The Insurance Claims Specialist will be responsible for overseeing, investigating, and managing insurance claims for Workers' Compensation, Employment Practices Liability Insurance (EPLI), General Liability (GL), and Professional Liability (PL) for our assisted living organization with communities across New York and New Jersey. The Insurance Claims Specialist will work closely with the VP of Risk Management mitigating risks, promoting a safe environment for both residents and staff, supporting operational risk initiatives, and safeguarding company resources.
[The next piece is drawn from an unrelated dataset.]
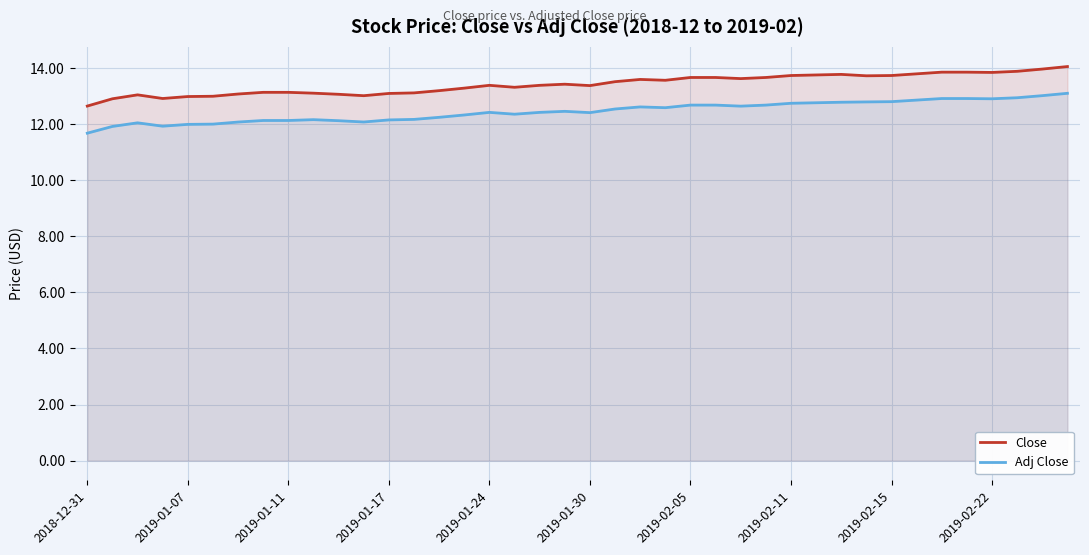

Which series changed the most between 22 and 35?

Adj Close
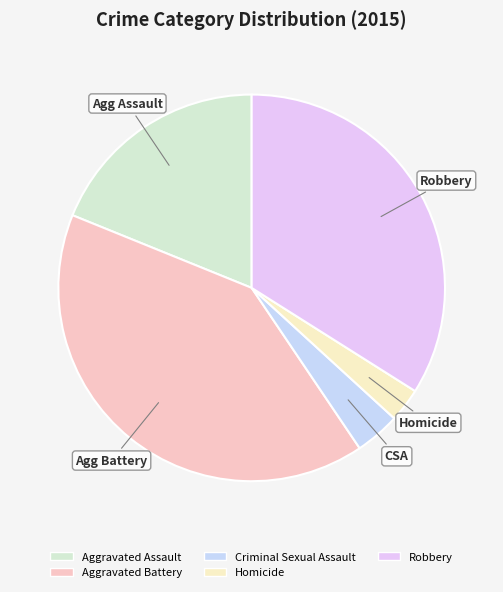

Which category has the smallest portion of the pie?

Homicide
This role is integral to supporting the financial health of the organization by collaborating closely with the finance team ensuring accurate invoicing, providing actionable data analysis, ensuring compliance and optimizing claims outcomes.

 

DUTIES AND KEY RESPONSIBILITIES:

  1. Claims Management and Oversight
    • Manage and oversee workers' compensation, EPLI, GL, and PL claims from initial reporting through resolution.
    • Respond to inquiries and concerns regarding new and existing claims
    • Conduct timely and thorough investigations, coordinating with internal and external stakeholders, requesting/reviewing witness statements, video footage etc. and ensure all claims are accurately documented and supported.
    • Collaborate with claim and broker partners, build and maintain strong relationships to ensure effective claims handling and dispute resolution.
    • Maintain clear, consistent communication with Vice President of Risk Management, various team members, business partners, and other stakeholders regarding claims handling and their resolutions.
  2. Compliance and Reporting
    • Ensure all claims processes adhere to state regulations and company policies, maintaining compliance with industry standards.
    • Prepare and maintain regular reports on claims status, costs, and outcomes for internal review and regulatory purposes.
    • Monitor claim trends and identify risk mitigation opportunities.
  3. Financial Coordination and Invoicing
    • Coordinate with the finance team to ensure accurate claims invoicing, payment tracking, and budgeting.
    • Support the finance team with forecasting and financial planning related to insurance claims and associated expenses.
    • Work with finance team to place and monitor appropriate reserves and allocate funds.
  4. Data Analytics and Reporting
    • Analyze claims data to provide insights into claim trends, financial impact, and risk management strategies.
    • Develop and maintain dashboards and reporting tools to communicate claims data with key stakeholders.
    • Use data insights to recommend and implement improvements to claims processes and cost-saving initiatives.
  5. Collaboration and Communication
    • Work closely with VP of Risk Management, finance, HR, and community leadership teams to streamline claims processing and minimize organizational risk.
    • Serve as a primary point of contact for insurance carriers, third-party administrators, and internal teams on claims-related matters.
    • Provide regular updates to management on claims status, strategic initiatives, and risk trends.
    • Educate team members and on-site staff about claim reporting procedures, documentation best practices, and risk mitigation strategies.
    • Assist in training sessions on safety and risk prevention, fostering a culture of proactive incident management.

 

QUALIFICATIONS:

  • 3-5 years of experience in insurance claims management, preferably within the healthcare or assisted living industry.
  • Associate’s degree required. 
  • Excellent customer service skills
  • Strong analytical and problem-solving skills to investigate and diagnose claim driven issues
  • Aptitude to investigate complaints for facts and recommend resolutions in a timely manner
  • Exceptional interpersonal, verbal, and written communication skills
  • Proven customer relationship and conflict resolution skills
  • Ability to develop and maintain strong working relationships with internal and external parties
  • Strong attention to detail and accuracy in data entry and record keeping
  • Must be willing to travel to various community locations for meetings, investigations, and internal audits as required.